Students end their protest at City Hall

May 16, 2008|By Brent Jones | Brent Jones,Sun reporter

About 30 students from a tutoring and advocacy group continued to protest the mayor's proposed budget by pitching tents outside City Hall before deciding late last night to heed a police ultimatum to clear the area.

Dozens of high school and college students from the Baltimore Algebra Project have slept on the lawn since Tuesday. City police asked them to leave by 9 p.m. yesterday.

The students remained well past the deadline, chanting and waving signs asking for $3 million to help pay for Peer-to-Peer Enterprises, a mentoring program that Mayor Sheila Dixon has said should be funded through the city school system.

FOR THE RECORD - An article in yesterday's Maryland section incorrectly stated that Baltimore police ordered student protesters to leave the plaza outside City Hall on Thursday night. Sterling Clifford, a spokesman for city police and the mayor, said the protesters had violated a permit from the Department of Recreation and Parks, and it was park rangers and representatives from the city's emergency management agency who ordered the protesters to leave. There were no city police officers at the scene, Clifford said.
The Sun regrets the error.

Sterling Clifford, a spokesman for the Police Department and the mayor, said police wanted the students to leave because they had violated the terms of their protest permit, which ended at nightfall.

Shorty before 11 p.m., after police gave them a final 10-minute deadline, the students decided to move their tents to the Hollywood Diner nearby.

"It's really dangerous for them to be out here," said Clifford, who was at the scene.

Cherdaya Allen, 17, a junior at Western High School, said the students want a formal meeting with Dixon and will continue to protest until one is scheduled.

Students want the money to start an investment fund that would expand the Peer-to-Peer program.

Of the 20 youth groups participating in the program, about 10 pay at least a few students for their work.

The proposed investment fund, which would be overseen by a board with student and adult representatives and administered by the Baltimore Community Foundation, would make an expansion possible.

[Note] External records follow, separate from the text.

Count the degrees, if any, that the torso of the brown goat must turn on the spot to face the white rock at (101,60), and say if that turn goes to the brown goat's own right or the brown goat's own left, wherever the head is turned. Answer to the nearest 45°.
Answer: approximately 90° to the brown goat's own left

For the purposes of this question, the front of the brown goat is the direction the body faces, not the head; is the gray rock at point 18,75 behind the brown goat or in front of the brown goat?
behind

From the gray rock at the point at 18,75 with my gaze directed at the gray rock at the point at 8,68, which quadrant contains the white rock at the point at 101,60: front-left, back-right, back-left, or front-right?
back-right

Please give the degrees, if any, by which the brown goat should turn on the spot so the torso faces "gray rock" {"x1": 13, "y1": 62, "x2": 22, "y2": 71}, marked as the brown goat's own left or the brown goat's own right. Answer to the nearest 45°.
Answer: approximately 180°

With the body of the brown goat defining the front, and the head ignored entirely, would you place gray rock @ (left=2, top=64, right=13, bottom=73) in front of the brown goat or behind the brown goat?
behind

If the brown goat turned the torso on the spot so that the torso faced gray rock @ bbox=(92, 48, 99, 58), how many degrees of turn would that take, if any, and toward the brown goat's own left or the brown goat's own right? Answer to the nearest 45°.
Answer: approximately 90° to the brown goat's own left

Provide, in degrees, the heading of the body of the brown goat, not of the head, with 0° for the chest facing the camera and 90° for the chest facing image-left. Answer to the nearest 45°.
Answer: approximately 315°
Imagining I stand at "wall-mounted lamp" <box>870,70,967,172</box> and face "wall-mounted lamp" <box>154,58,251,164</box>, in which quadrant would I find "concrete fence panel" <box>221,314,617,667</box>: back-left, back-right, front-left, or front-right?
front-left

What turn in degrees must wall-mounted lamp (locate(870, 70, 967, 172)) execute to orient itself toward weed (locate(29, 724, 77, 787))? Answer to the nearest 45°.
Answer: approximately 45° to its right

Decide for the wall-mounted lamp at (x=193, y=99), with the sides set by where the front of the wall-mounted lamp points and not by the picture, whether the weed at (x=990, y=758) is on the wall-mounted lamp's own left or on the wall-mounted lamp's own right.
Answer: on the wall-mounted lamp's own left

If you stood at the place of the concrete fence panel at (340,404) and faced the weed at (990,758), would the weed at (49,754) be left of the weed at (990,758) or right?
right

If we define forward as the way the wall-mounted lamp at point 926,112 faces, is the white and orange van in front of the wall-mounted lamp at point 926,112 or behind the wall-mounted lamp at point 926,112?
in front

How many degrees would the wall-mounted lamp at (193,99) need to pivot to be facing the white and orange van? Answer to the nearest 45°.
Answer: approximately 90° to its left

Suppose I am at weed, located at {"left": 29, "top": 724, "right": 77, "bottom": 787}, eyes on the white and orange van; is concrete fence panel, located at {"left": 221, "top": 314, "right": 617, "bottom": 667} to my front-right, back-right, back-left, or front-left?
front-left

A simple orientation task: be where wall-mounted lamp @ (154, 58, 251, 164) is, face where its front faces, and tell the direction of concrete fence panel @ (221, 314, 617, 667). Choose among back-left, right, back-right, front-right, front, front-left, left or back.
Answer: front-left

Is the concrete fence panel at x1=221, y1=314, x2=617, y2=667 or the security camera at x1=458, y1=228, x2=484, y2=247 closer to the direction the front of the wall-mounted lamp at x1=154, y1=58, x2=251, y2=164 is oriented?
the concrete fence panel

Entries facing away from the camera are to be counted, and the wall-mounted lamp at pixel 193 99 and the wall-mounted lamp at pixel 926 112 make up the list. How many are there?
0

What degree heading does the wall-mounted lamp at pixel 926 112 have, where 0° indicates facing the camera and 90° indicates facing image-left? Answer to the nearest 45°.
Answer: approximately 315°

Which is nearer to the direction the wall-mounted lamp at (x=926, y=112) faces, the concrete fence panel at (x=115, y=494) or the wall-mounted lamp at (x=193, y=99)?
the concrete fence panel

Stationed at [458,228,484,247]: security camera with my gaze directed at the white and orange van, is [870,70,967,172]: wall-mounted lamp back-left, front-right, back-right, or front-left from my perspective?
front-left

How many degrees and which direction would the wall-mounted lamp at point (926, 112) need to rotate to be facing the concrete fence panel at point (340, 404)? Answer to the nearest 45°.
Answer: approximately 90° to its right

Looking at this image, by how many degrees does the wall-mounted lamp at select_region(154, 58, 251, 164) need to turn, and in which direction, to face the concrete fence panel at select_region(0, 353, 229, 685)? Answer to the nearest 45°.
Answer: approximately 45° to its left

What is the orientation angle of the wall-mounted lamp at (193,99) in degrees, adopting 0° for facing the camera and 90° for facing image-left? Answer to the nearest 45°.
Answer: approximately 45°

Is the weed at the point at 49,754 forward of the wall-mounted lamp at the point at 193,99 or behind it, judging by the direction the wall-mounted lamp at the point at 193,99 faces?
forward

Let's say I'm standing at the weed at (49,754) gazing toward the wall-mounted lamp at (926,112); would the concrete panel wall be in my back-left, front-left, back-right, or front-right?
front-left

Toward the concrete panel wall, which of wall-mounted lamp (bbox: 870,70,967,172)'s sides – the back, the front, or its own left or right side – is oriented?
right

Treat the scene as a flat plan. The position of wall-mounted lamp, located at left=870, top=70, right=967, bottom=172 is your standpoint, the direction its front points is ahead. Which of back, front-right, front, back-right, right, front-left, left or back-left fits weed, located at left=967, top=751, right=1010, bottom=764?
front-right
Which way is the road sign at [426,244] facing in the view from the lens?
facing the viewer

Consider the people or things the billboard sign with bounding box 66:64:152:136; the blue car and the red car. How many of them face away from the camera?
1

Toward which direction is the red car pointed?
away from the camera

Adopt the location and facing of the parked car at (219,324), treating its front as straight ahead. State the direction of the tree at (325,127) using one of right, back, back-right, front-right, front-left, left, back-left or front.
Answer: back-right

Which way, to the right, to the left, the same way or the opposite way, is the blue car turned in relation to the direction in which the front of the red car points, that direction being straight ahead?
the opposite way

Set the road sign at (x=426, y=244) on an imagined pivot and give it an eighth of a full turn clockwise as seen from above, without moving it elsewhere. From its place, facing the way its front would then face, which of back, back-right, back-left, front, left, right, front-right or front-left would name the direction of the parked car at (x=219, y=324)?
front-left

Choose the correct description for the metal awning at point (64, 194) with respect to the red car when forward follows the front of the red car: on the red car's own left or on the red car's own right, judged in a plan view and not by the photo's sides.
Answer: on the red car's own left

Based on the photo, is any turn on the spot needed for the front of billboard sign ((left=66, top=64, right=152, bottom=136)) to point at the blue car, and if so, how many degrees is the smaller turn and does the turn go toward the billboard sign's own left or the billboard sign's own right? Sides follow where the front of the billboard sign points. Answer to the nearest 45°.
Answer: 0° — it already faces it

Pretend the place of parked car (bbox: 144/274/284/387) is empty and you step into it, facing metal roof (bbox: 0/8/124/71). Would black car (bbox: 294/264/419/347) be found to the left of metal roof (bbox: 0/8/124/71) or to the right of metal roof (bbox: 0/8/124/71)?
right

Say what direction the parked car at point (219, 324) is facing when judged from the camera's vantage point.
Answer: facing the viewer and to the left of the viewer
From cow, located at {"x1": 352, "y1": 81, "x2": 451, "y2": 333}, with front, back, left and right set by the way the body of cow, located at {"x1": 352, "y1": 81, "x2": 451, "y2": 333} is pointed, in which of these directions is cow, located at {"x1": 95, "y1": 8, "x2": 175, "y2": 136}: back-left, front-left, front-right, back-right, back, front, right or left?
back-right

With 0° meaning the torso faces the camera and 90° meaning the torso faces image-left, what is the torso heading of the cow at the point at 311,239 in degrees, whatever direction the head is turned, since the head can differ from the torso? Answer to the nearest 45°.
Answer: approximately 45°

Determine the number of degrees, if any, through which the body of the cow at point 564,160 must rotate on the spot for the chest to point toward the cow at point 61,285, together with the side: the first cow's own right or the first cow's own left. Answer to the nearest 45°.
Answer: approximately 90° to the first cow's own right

Groups would submit proposals for youth work that the board would be subject to the board's approval.

The $3 million would be used to hire 700 to 1,000 youths, who would serve 2,000 to 6,000 of their peers, the group estimates.

Clifford said the mayor has no plans to put the money in the budget.

Nicole Cheatham, 17, said the protests will get more intense until the program is funding by the city.

Dixon "is sleeping on us, so we're sleeping on her," Cheatham said. "Next we're going to do a hunger strike."